However, as in mining, mineral processing, logistics and infrastructure, big data analysis may yet be a key to unlocking significant new value in the industry.
In the final report in a six-part series of technologies set to change mining in future, RFC Ambrian says geophysics, geochemical prospecting, hydrochemistry surveys and new-generation down-hole surveying and core analysis technologies are all moving forward to varying degrees, and could make bigger contributions as the industry grapples increasingly with blind deposits hidden under deep, barren cover.
"We find that much of today's innovation is largely incremental and the difference between new technology and incremental improvement is sometimes blurred," RFC Ambrian analysts, the report authors, say.
They say the application of digitalisation is taking place on the data processing side of exploration, including the use of big data to better understand geologies and predict potential economic resources.
"At the same time there is the potential for the data to be fully integrated into the mine planning, development, and operation as part of the mine of the future," the authors say.
"Once robust data collection has been achieved, the analysis and evaluation of geotechnical data remains fundamental to the engineering design process.
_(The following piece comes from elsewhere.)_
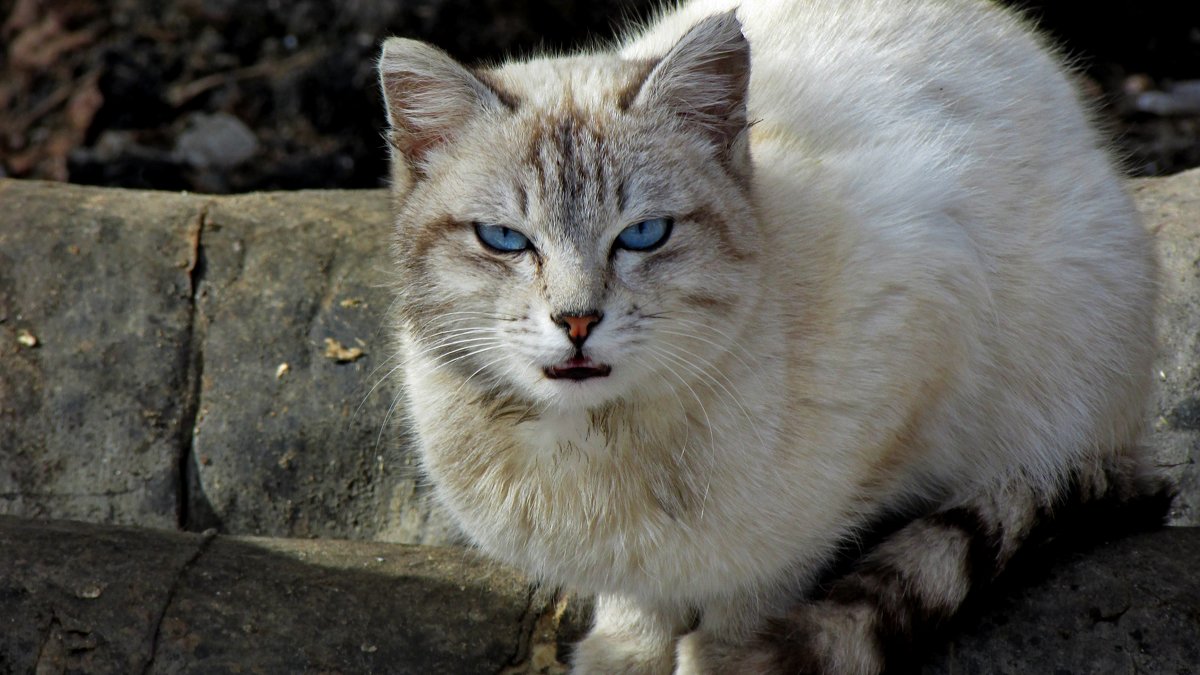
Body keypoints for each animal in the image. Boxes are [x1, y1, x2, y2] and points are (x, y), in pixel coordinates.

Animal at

Increases in drilling, sampling, geochemical and geophysical methods have produced large volumes of data.
"Increased data volumes have benefited from increased computer processing power with relational databases for systematic storage and programs for data processing and modelling."
A geoscientist can process and visualise huge volumes of data in three dimensions, which is becoming an increasingly valuable way to understand spatial data relationships. Meanwhile, advances in mathematical algorithms, geostatistics, simulations and other state-of-the-art applications are supporting better geoscientific modelling.
RFC Ambrian's report says the increasing complexity of geological data stored in multiple software platforms is driving moves toward automated classification techniques, or machine learning, to interrogate data more deeply than is generally possible using manual methods.
"The routine acquisition of large, multi-band and multi-element geoscientific data sets lends itself to this type of analysis," it says, while cautioning there are "significant challenges" with practical application of machine learning in regional exploration contexts, including non-uniform data coverage, varying data types, model resolution variations, paucity and variability of training points, and signatures that manifest at different scales of observation.
"All these factors require specific attention when attempting to construct a representative prospectivity model using many of the common machine-learning algorithms available," RFC Ambrian says.